Reproducible Bioinformatics Analysis Workflows for Detecting IGH Gene Fusions in B-Cell Acute Lymphoblastic Leukaemia Patients
, Jacqueline A. Rehn 1,2, Susan L. Heatley 1,2,3, Laura N. Eadie 1,2, Elyse C. Page 1,2, Caitlin Schutz 2, Barbara J. McClure 1,2, Rosemary Sutton 4, Luciano Dalla-Pozza 5, Andrew S. Moore 6,7, Matthew Greenwood 8,9, Rishi S. Kotecha 10,11,12, Chun Y. Fong 13, Agnes S. M. Yong 1,14,15,16, David T. Yeung 1,2,17, James Breen 18,19,* and Deborah L. White 1,2,3,20Round 1
Reviewer 1 Report (Previous Reviewer 2)
Authors have adequately answered to the raised issues. No further comments.
Reviewer 2 Report (Previous Reviewer 3)
All issues have been properly addressed.
This manuscript is a resubmission of an earlier submission. The following is a list of the peer review reports and author responses from that submission.
Round 1
Reviewer 1 Report
This manuscript describes the analysis of 3 different fusion gene detection software tools. Using a truth set of 34 B-ALL patients with known IGH fusion genes and tuning the filters of different tools to accurately detect, while balancing specificity and sensitivity. They compare the computational resources utilized by each tool. They have a NextFlow pipeline they have made available. The paper is well written but has a few limitations such as only using one dataset to tune the parameters.
Major:
1) Only one dataset is used to tune the parameters of the tools. It would be good to test these parameters on another dataset to make sure that these parameters are not tuned just for this dataset.
2) Will it work with newer reference genomes such as GRCh38?
3) How does this manuscript differ from “Fusion InPipe, an integrative pipeline for gene fusion detection from RNA-seq data in acute pediatric leukemia”?
Minor:
1) Why only focus on 3 IGH gene fusions?
2) Does this affect the identification of other non-IG gene fusions?
3) Is it only tuned for IGH or would this improve the identification of other types of IG (IGK, IGL) gene fusions?

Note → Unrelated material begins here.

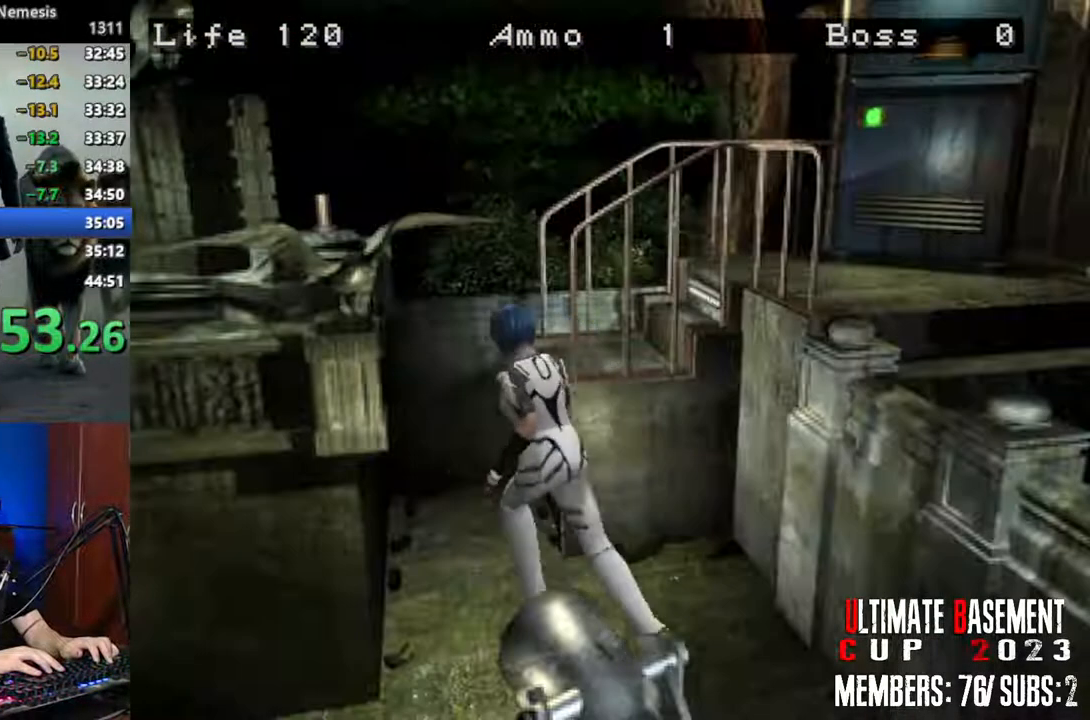
{"keys": ["d", "semicolon", "shift", "w"], "events": [[100, "d", "down"], [150, "a", "up"], [200, "w", "up"], [384, "w", "down"], [434, "semicolon", "down"]]}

4) Does STAR-Fusion the only tool that allows parameter tuning?
5) Detail the limitations of this study.
Reviewer 2 Report
In the manuscript, Thompson and colleagues compare three algorithms for calling IGH translocations in B-ALL, reporting the overlap of the results and an interesting optimization of one of them. Although being well-written, the results appear quite circumstantial and not fully convincing.

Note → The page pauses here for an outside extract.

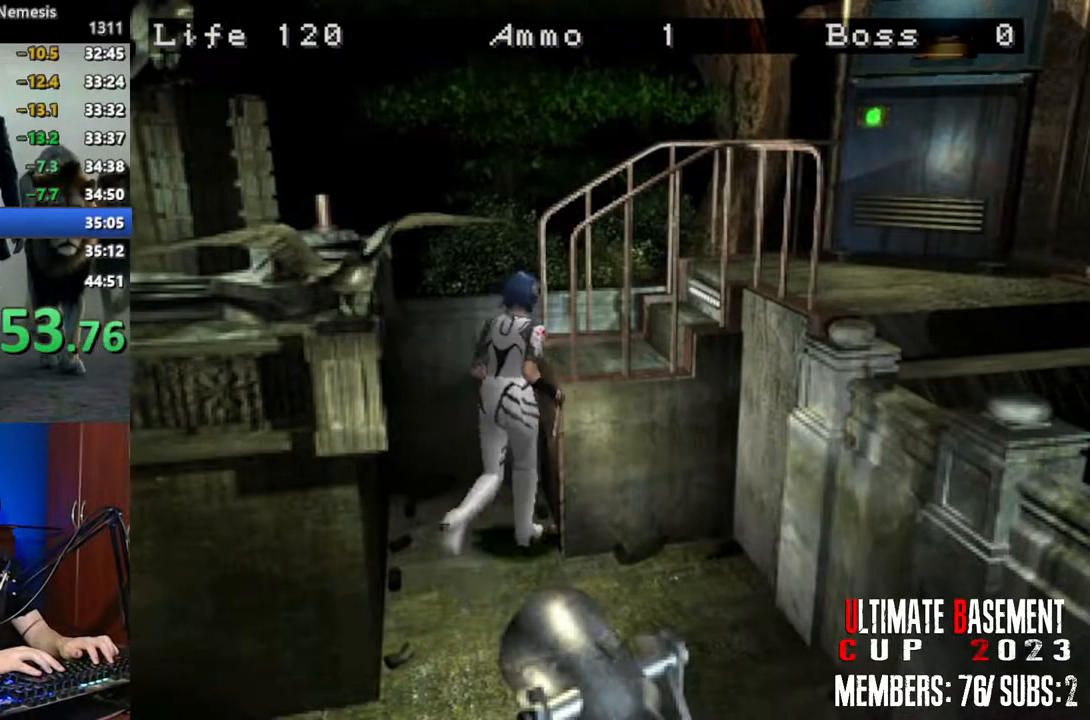
{"keys": ["semicolon", "shift", "w"], "events": [[17, "semicolon", "up"], [167, "semicolon", "down"], [200, "semicolon", "up"], [300, "semicolon", "down"], [400, "semicolon", "up"], [450, "d", "up"], [484, "semicolon", "down"]]}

- Authors mainly focus on the expected translocation in each sample; do the different algorithms, especially the improved STAR-Fusion, detect also other translocations? Can therefore be a false positive score as well?
- The fact that some translocations are still unreported is troublesome in a diagnostic workflow; Conclusions drawn from Figure 5C would report 6 cases without IGH translocation, although being certified as IGH-translocated. In perspective,
- How the three algorithms perform in non-translocated cases? Authors correctly comment on the dangers of a disproportionate detection of false positives, which is however not investigated.
- Line 284, percentages of 91 and 75% have possibly been swapped?
- By which assay the samples were diagnosed as IGH-translocated? Also, which library prep kit was used for the original RNAseq?
- Line 291: I would suggest the wording “improved” or “optimized” instead of “altered”.
Reviewer 3 Report
line 225: Additionally, despite increasing sensitivity, the total number of fusion events detected decreased compared to the default settings, averaging 10 fusions per sample. (Supplementary Table 6)
This is surprising. Do you have any explaination for that?
line 259:
Which hardware was used? Laptop, desktop, cluster?
line 285: 71.4% (n=25) detected by at least two callers (Figure 5B)
Figure 5B shows 71.4 % are detected by three callers
percentages of Figure 5C should also have the full 35 events as base, not only the 34 that were detected with the 2 algorithms.
line 314: surpassing both Arriba and FusionCatcher (24%)
I did not find where the 24% come from.
line 319: ... which can be time-consuming to manually curate
I would rather call it unfeasable to manually curate ten thousands of events.
I don't see a benefit of using the "Full Monty" setting.
If I understand it correctly, it is only used to confirm the known fusion events already identified by two other callers, at the cost of introducing a massive amount of false positives to the analysis.
Why not just use Arriba and FusionCatcher, which hava a 74% intersection in detected events?
Please provide reasoning for that.
Overall, the article is very well written. It reads fluently and the graphics are easy to understand and aesthetically pleasing.
Computational analysis has become an integral component of modern scientific investigations.
Yet, there are very few "gold standard" tools and the scientific community greatly benefits from publications where the capabilities and drawbacks of bioinformatic tools are investigated.